An Innovation in Brain Biopsies
A new development in cancer treatment has emerged out of the work of a team of researchers from the Montreal Neurological Institute and Hospital alongside researchers at the Polytechnique Montreal. The Canadian research team has created a new system to enable neurosurgeons to determine malignant tissue in real-time before it is removed for stereotactic biopsy sampling. To achieve this, the team has developed a method that integrates a Raman spectroscopy guidance system within the tip of a brain biopsy needle.

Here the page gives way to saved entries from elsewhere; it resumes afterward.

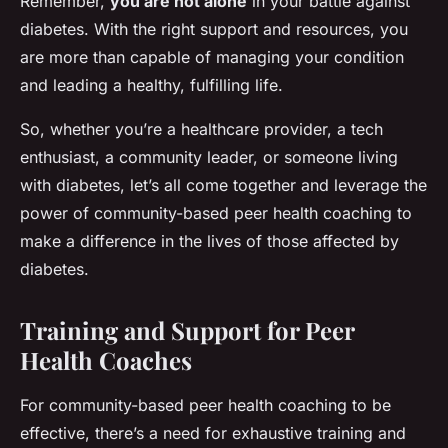
Remember,
you are not alone
in your battle against
diabetes. With the right support and resources, you
are more than capable of managing your condition
and leading a healthy, fulfilling life.
So, whether you’re a healthcare provider, a tech
enthusiast, a community leader, or someone living
with diabetes, let’s all come together and leverage the
power of community-based peer health coaching to
make a difference in the lives of those affected by
diabetes.
Training and Support for Peer
Health Coaches
For community-based peer health coaching to be
effective, there’s a need for exhaustive training and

The significance of what the team has achieved could potentially be huge for the treatment of brain tumors. The innovation would allow surgeons to collect biopsy samples from areas of the brain where the densities of cancerous cells are sufficient enough to achieve a reliable diagnosis while reducing the disruption caused to the surgical workflow. It is predicted that with this new technology, treatment plans could be optimized, and diagnosis through biopsies could prove to be more reliable.
Raman Spectroscopy in Cancer Treatment
In 1928 Dr. C. V. Raman published his discovery of a light scattering effect, known as the Raman Effect. He discovered that when a beam of light is deflected by molecules, a change in the wavelength of light occurs. The basic principle is that light passing through a transparent chemical compound sample is deflected in directions that are different from that of the incident. While most of the scattered light is of the same wavelength, a small portion presents wavelengths that are different from the incident light. This is because sometimes, the molecule takes or gives energy to the interacting photons, resulting in a small portion of the scattered light being of a higher or lower frequency. These changes in frequency can be related to the kind of sample the light has hit through Raman spectroscopy, providing a structural fingerprint of the molecule.
Uninterrupted Surgical Workflow and High-Quality Data
Raman spectroscopy is already used in the treatment of cancer as the identification of the molecule’s structural fingerprint can indicate the presence of gliomas or metastases. So far, the technique has been used to detect cancer of the colon, lung, and skin. Due to the nature of the technique which measures light scattering, Raman spectroscopy performs analysis in a non-destructive way, which makes it preferable for sampling living tissue.
The team in Montreal took this technology and successfully incorporated the tiny Raman probe (of about 900 μm in diameter) into the biopsy needle’s internal cannula. The needle they created is able to be guided by a navigation attachment which positions the needle using previously acquired MR images as a reference. Negative pressure can be created inside the needle through a Y-shaped sealed plastic breakout, enabling the surgeon to collect a sample of tissue without the need to retract the probe.
Validation that the new guidance system is effective has been provided by the Montreal team. A patient with glioblastoma and two patients with lymphoma have undergone surgical biopsy procedures using the device. The result was high-quality spectral data collected efficiently by the system.
Future Developments
An accurate statistical classification model is planned to be constructed in order to support the prediction of tissue type during brain biopsy in real-time. The system is expected to come onto the market very shortly, with Montreal’s ODS Medical set to commercialize it. Further future aims of the team include creating versions of the system to use with lung and prostate cancers.